Usable electricity doesn’t just appear, but is generated from a pre-existing or primary energy; one of the great decisions of the 21st century will be how we choose to generate electricity. We have established that there are under consideration three main carbon-reduced or carbon neutral “clean” primary energies for electricity: renewable energy, nuclear energy, and coal with carbon sequestration. While electricity itself is “flex-fuel,” meaning any and all of these methods can be used to generate electricity, we will need to arrive at a differentiation of, if not a prioritization of, which methods are going to be the most sustainable and ultimately the main driver of the new electron economy, post-coal and post-oil. To guide policy and investment, we can create a “loading order” for these resources, though a multi-track approach is also probable if not desirable.

Third place: the coal/CCS electron economy

Is coal with carbon capture and storage (CCS) the primary energy source for the Electron Economy? Of the three alternatives, coal generation with CCS is the least promising and has some major strikes against. However, it does have advantages as well.

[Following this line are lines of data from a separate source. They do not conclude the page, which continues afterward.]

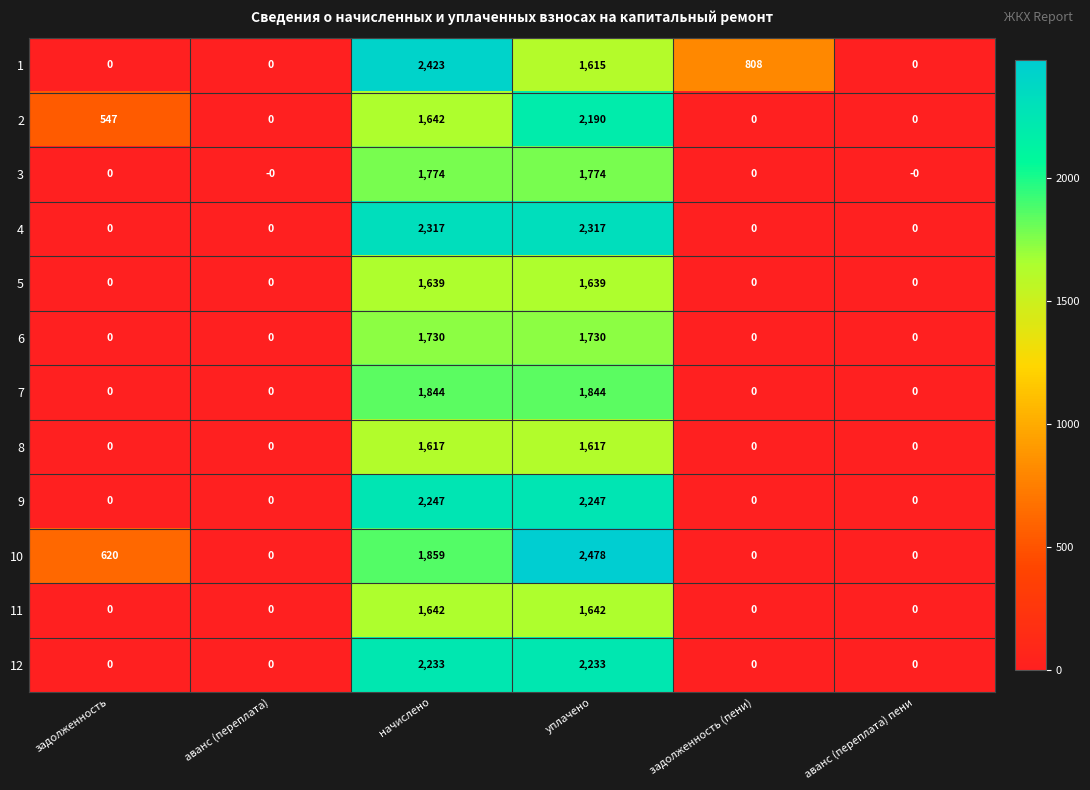

What is the sum of all 7 values?

3688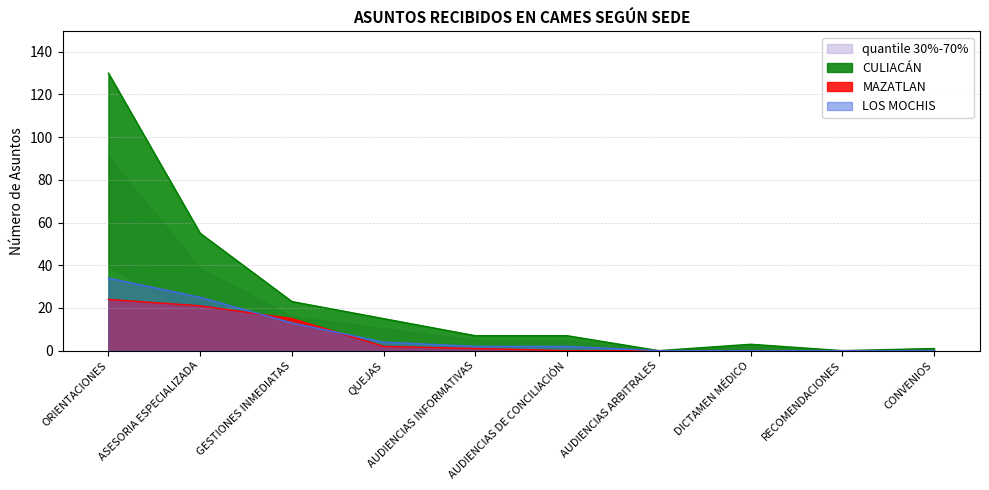

True or false: CULIACÁN has more than 0 interior local peaks.

True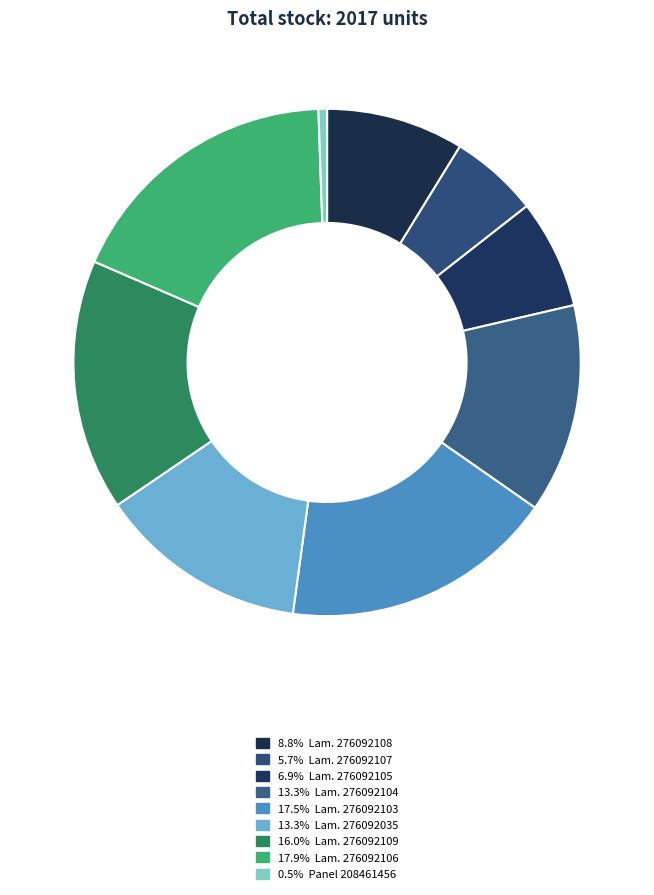

How many slices are in this pie chart?

9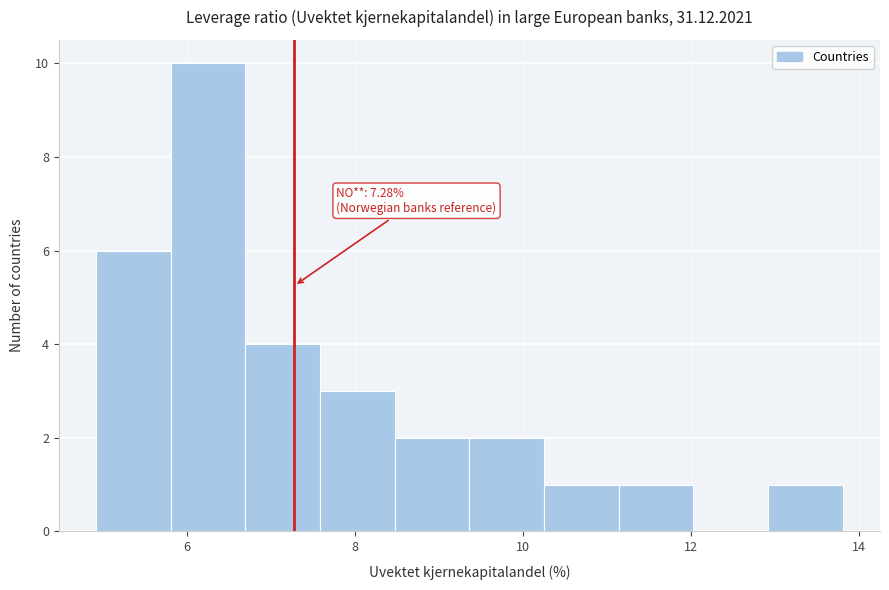

Over which range of the x-axis is the bar tallest?

5.8 to 6.6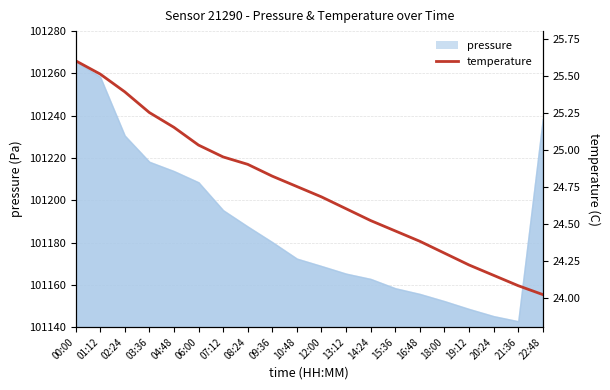

What is the minimum value shown in the chart?

24.0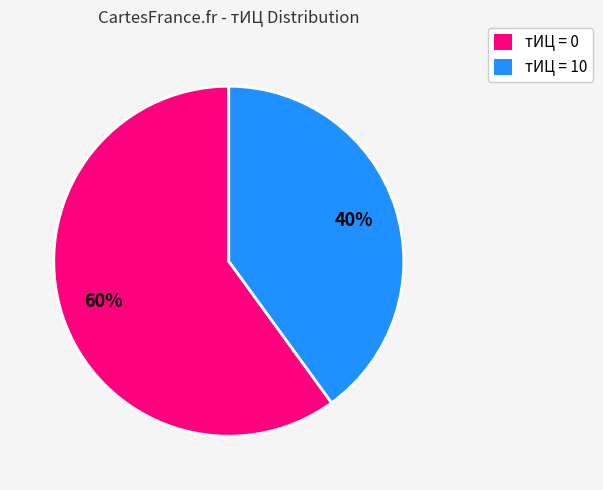

Count the number of slices in the pie.

2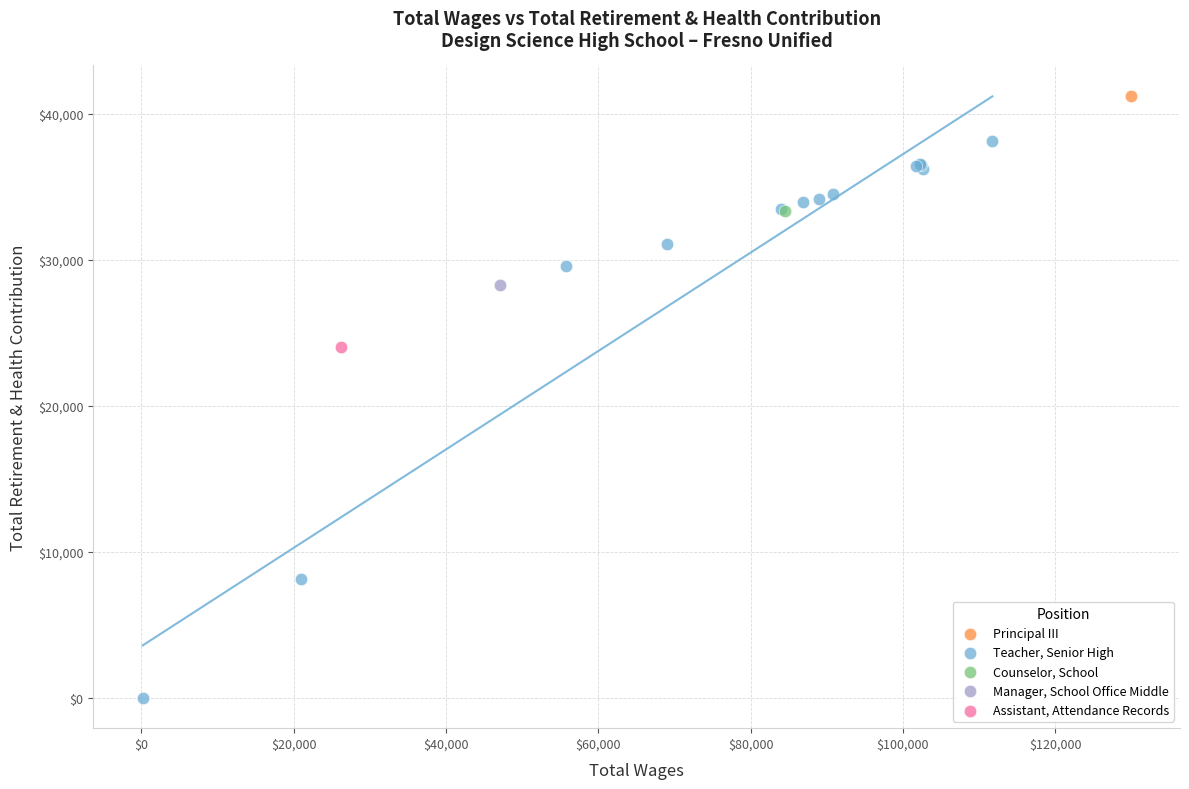

What are all the series names shown in the legend?

Principal III, Teacher, Senior High, Counselor, School, Manager, School Office Middle, Assistant, Attendance Records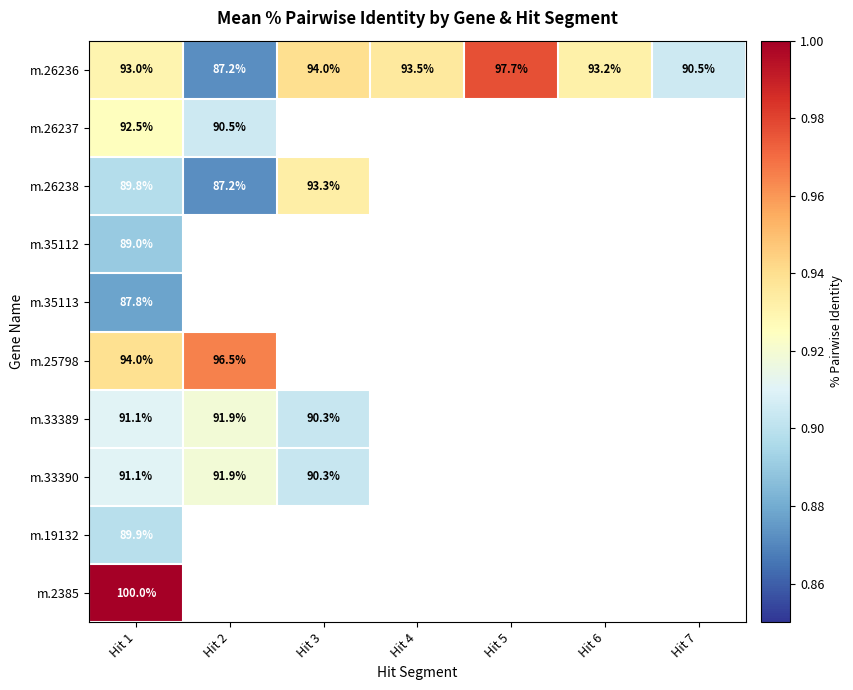

Is the value of m.26236 at Hit 1 greater than the value of m.26238 at Hit 2?

Yes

CCS technology already builds on the practice in the oil industry of pumping carbon dioxide into oil and gas wells to increase yield by forcing out more oil and natural gas

CCS technology already builds on the practice in the oil industry of pumping carbon dioxide into oil and gas wells to increase yield by forcing out more oil and natural gas

Pro:

  • Taps into a still vast energy store (coal deposits) so can be called upon when needed independent of weather conditions and in response to electric demand.
  • Provides jobs and revenue for existing industries and communities (coal mining and coal transport)

Con:

  • Uses an unsustainable fuel — coal will run out
  • Coal mining is often very destructive to the landscape and to coal miners.
  • Mass carbon dioxide release from underground is considered unlikely but potentially lethal for people and wildlife as well as defeating the purpose of CCS.
  • CCS may not reduce or eliminate the other pollutants associated with coal combustion including mercury emissions, SOx and NOx.
  • There are still no functioning plants/it is an experimental technology.
  • CCS plants will be much more expensive than existing coal plants, removing one of the prime selling points of coal, i.e. that it is cheap.
  • CCS or “clean coal” has been used as a public relations “cover” to justify the building of new coal generating plants without adding the “optional” CCS facilities.

Coal with CCS may have a role in a transition to a more sustainable energy system but it is by design a stop-gap solution.